The concept is simple: comfort above speed (Yanaka in a nutshell), ideally put together for the local life. The minimalist brand has been such a success in its home city, in fact, that they now have outlets in London and Sydney, with Berlin and Singapore soon to open. The Tokyo Bike Gallery isn't a big place, but it has all the brand enthusiast could hope for, from the complete range of frame designs and colours, right through to similarly designed flasks and pumps.

The bikes are well priced between 42,000 yen and 58,000 yen (2011 catalogue), and daytrippers will be pleased to find a rental service, though you'll only be able to ride away if you're 150cm and above in height (no baby seats or kids' bikes available).

Recycle Garden Yoyogi

If you're looking for something a little cheaper, head to Recycle Garden Yoyogi for a range of secondhand bicycles. You'll find plenty of mamachari bikes in different colours and at prices from around 10,000 yen. They're also stocked to the brim with affordable accessories – we picked up a set of bicycle lights for 500 yen and noticed they have shelves full of used bicycle baskets for around 2,000 yen each. They sell an assortment of other secondhand items too including electronics, and they also buy used goods.

Best scenic cycling routes

Tokyo is a wonderful city for cycling, but just beyond the concrete jungle there are mountains and parks and lakes just waiting to make you go 'ooh'.

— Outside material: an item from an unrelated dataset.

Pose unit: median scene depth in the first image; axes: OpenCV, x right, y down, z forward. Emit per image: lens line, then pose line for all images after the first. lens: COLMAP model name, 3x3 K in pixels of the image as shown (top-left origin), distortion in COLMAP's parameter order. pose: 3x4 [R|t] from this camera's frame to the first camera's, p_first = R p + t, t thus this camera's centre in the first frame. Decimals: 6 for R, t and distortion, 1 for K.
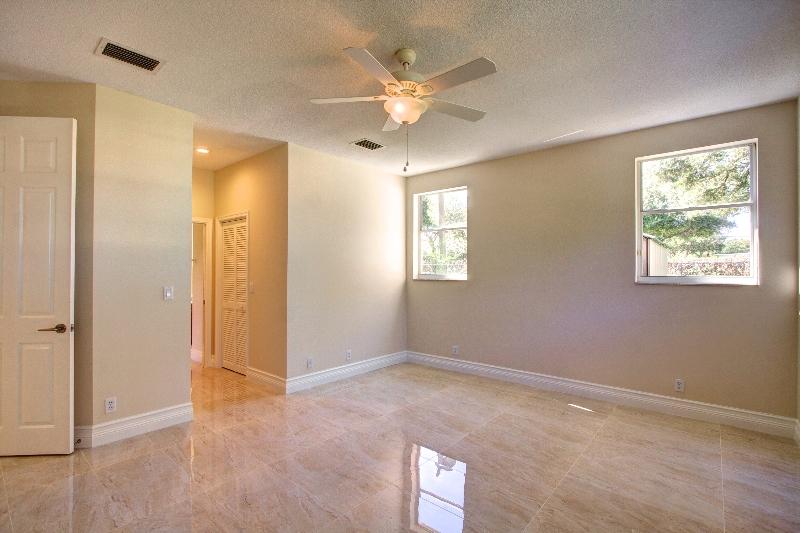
lens RADIAL K [[374.7, 0, 399.7], [0, 374.7, 268.0], [0, 0, 1]] dist [-0.021404, 0.003915]
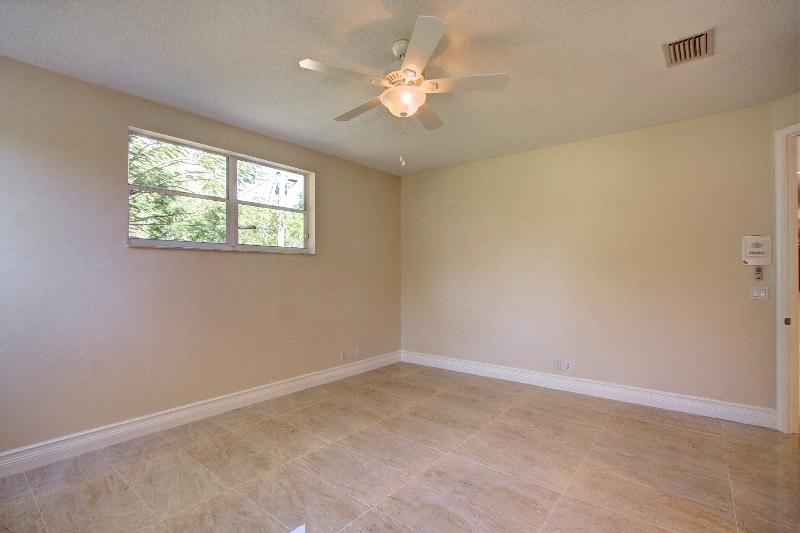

Now, we realise that it might take some doing to encourage your lazier half to join you, so we asked Byron Kidd of Tokyobybike.com to sweeten the deal with the promise of a reward at the end. Here are his top picks for easy-to-difficult cycling routes.

And if you're concerned about how to travel on trains to the routes' starting points with your bike, the best option is to buy a rinkobukuro (bike bag), usually available at any bicycle shop. Simply take one or both of the wheels off, pop everything in the bag, and away you go.